Some 37.2 million U.S. households will buy only internet access, and drop subscription TV services by 2022, according to Kagan Research, a media research group owned by S&P Global Market Intelligence. Some 19 million U.S. households already are broadband-only, the firm says.
By 2022, about 38.4 percent of cable or telco households buying internet access will rely mostly on a combination of broadband and over-the-air broadcast signals for home video entertainment, Kagan Research estimates.
Kagan expects broadband-only homes will grow at a 14.4 percent compound annual growth rate from 2017 to 2022, representing about 29 percent of U.S. occupied homes.
But more than 60 percent of occupied U.S. homes still will buy multichannel video packages, Kagan estimates.
Kagan also estimates that U.S. cable operators will have some 70 million internet access accounts in 2022. That is an interesting figure.
Assume there will be about 136 million U.S. homes in 2022. Assume 95 percent are occupied, leaving a base of about 129 million occupied housing units. Assume fixed network residential internet access adoption is about 75 percent in 2022.
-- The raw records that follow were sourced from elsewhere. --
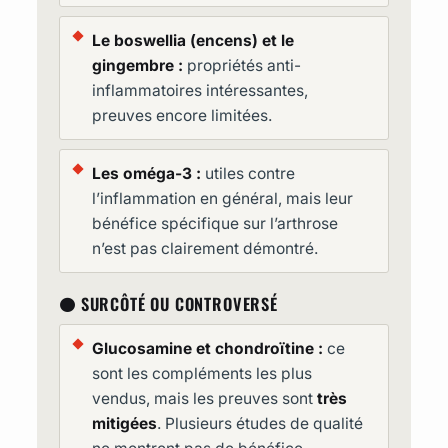
Le boswellia (encens) et le
gingembre :
propriétés anti-
inflammatoires intéressantes,
preuves encore limitées.
Les oméga-3 :
utiles contre
l’inflammation en général, mais leur
bénéfice spécifique sur l’arthrose
n’est pas clairement démontré.
🟠 SURCÔTÉ OU CONTROVERSÉ
Glucosamine et chondroïtine :
ce
sont les compléments les plus
vendus, mais les preuves sont
très
mitigées
. Plusieurs études de qualité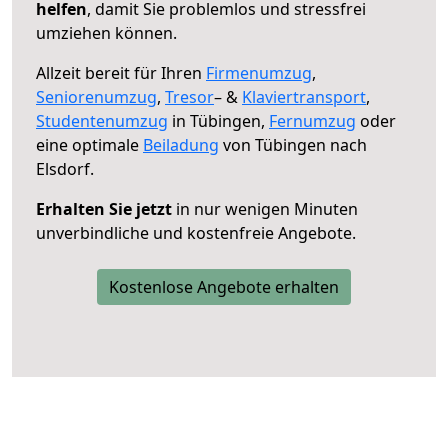
helfen
, damit Sie problemlos und stressfrei
umziehen können.
Allzeit bereit für Ihren
Firmenumzug
,
Seniorenumzug
,
Tresor
– &
Klaviertransport
,
Studentenumzug
in Tübingen,
Fernumzug
oder
eine optimale
Beiladung
von Tübingen nach
Elsdorf.
Erhalten Sie jetzt
in nur wenigen Minuten
unverbindliche und kostenfreie Angebote.
Kostenlose Angebote erhalten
That makes the total market about 96.75 million locations. If the Kagan forecast is correct, then cable might have 72 percent market share in 2022.
At the moment, cable has about 64 percent market share.
That requires some interpretation, though.
It is unlikely that cable operators facing Verizon or AT&T will do that well. At a high level, cable market share--where the cable operator faces AT&T or Verizon, could stabilize at about 60 percent.
The reason for that belief is that AT&T and Verizon appear not to be losing market share against cable, and that is before the upgrades by AT&T to gigabit networks, and before Verizon starts to launch new assaults out of region.
It might also be within reason that as AT&T and Verizon increasingly offer gigabit access across broader footprints, and independent providers also take some share, that cable’s share could drop to 50 percent or maybe less, as Comcast, Charter, Cox and a few others find themselves competing against both Verizon and AT&T in some markets, plus a handful of other independent providers.
That development would also assume that new bundles marketed by AT&T and Verizon, plus use of new forms of wireless access, also were successful ways both firms potential grew share.
Researchers at PwC have estimated U.S. fixed network revenues will reach about $60 billion in 2021. That might be low.
Even if the average account generates only $50 a month, or $600 annually, 129 million accounts implies a market of about $77.4 billion. If one assumes average prices (gigabit and higher speed tiers) might sell for $70 a month, or $840 annually per account, then revenue could reach $108.36 billion.